Exercise instructions
Please copy every line of the listing below exactly, leaving out the pictures.
#####
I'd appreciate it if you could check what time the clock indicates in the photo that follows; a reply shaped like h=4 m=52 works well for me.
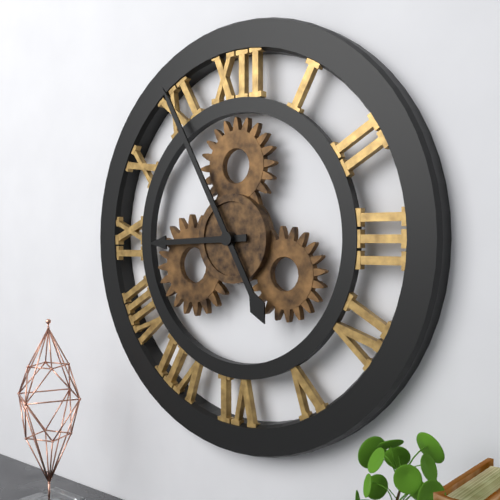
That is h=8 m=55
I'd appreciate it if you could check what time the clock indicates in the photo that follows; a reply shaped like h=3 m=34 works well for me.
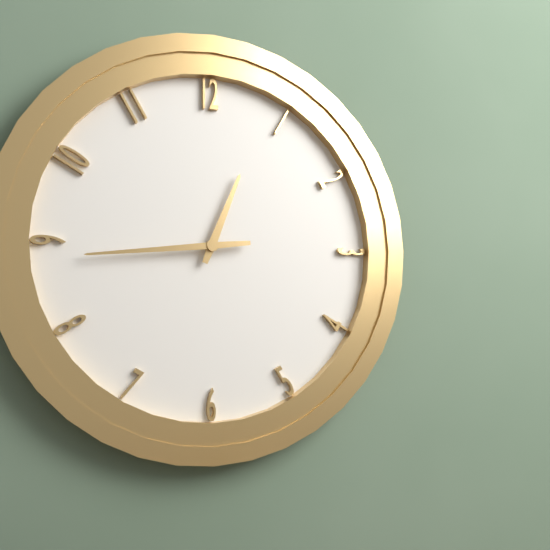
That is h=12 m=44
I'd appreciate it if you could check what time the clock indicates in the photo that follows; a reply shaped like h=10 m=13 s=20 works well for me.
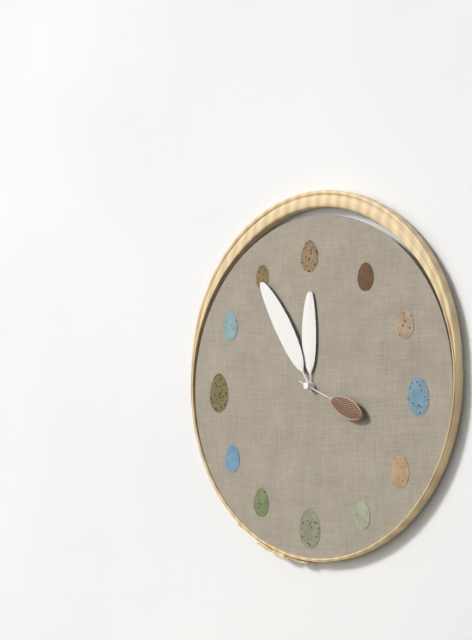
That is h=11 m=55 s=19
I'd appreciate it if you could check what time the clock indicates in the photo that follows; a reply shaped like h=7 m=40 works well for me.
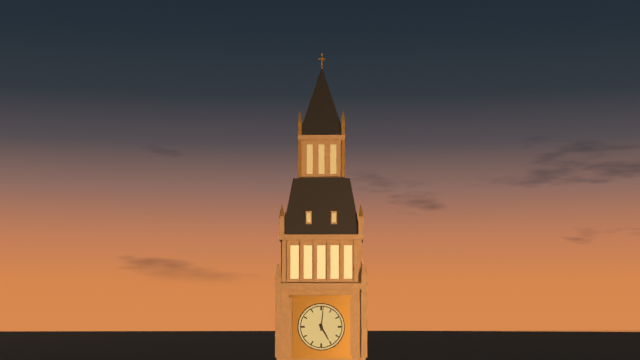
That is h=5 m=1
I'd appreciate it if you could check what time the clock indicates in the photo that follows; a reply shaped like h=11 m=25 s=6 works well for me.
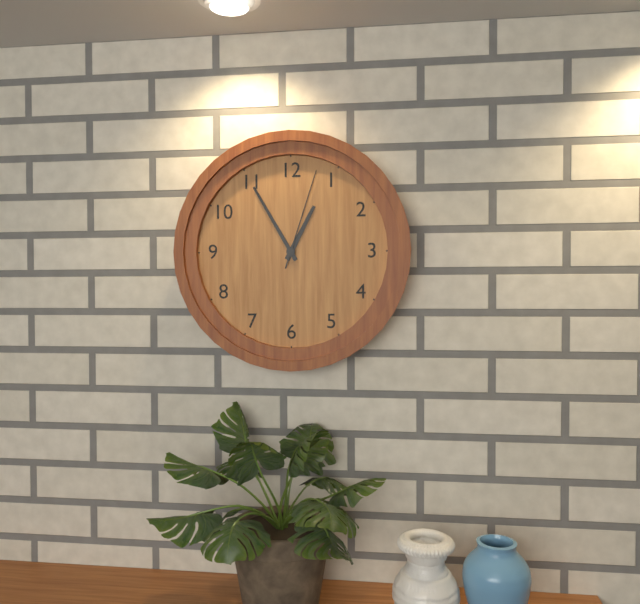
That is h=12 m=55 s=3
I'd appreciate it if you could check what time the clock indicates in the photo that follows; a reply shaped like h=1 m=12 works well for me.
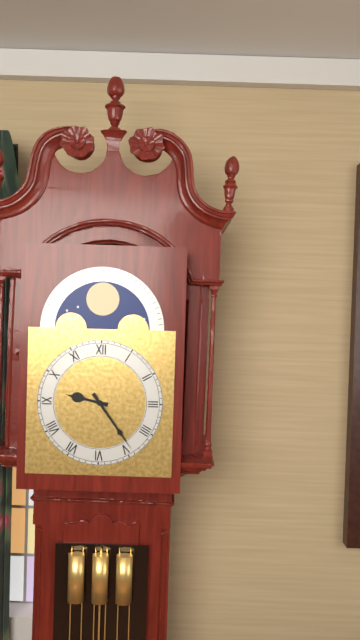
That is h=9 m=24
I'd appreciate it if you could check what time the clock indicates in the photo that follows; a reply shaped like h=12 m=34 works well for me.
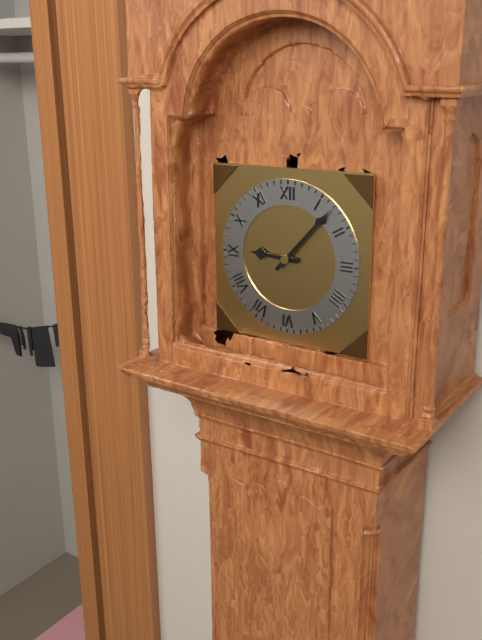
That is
#####
Solution to the problem
I'd appreciate it if you could check what time the clock indicates in the photo that follows; a reply shaped like h=4 m=52 works well for me.
That is h=8 m=55
I'd appreciate it if you could check what time the clock indicates in the photo that follows; a reply shaped like h=3 m=34 works well for me.
That is h=12 m=44
I'd appreciate it if you could check what time the clock indicates in the photo that follows; a reply shaped like h=10 m=13 s=20 works well for me.
That is h=11 m=55 s=19
I'd appreciate it if you could check what time the clock indicates in the photo that follows; a reply shaped like h=7 m=40 works well for me.
That is h=5 m=1
I'd appreciate it if you could check what time the clock indicates in the photo that follows; a reply shaped like h=11 m=25 s=6 works well for me.
That is h=12 m=55 s=3
I'd appreciate it if you could check what time the clock indicates in the photo that follows; a reply shaped like h=1 m=12 works well for me.
That is h=9 m=24
I'd appreciate it if you could check what time the clock indicates in the photo that follows; a reply shaped like h=12 m=34 works well for me.
That is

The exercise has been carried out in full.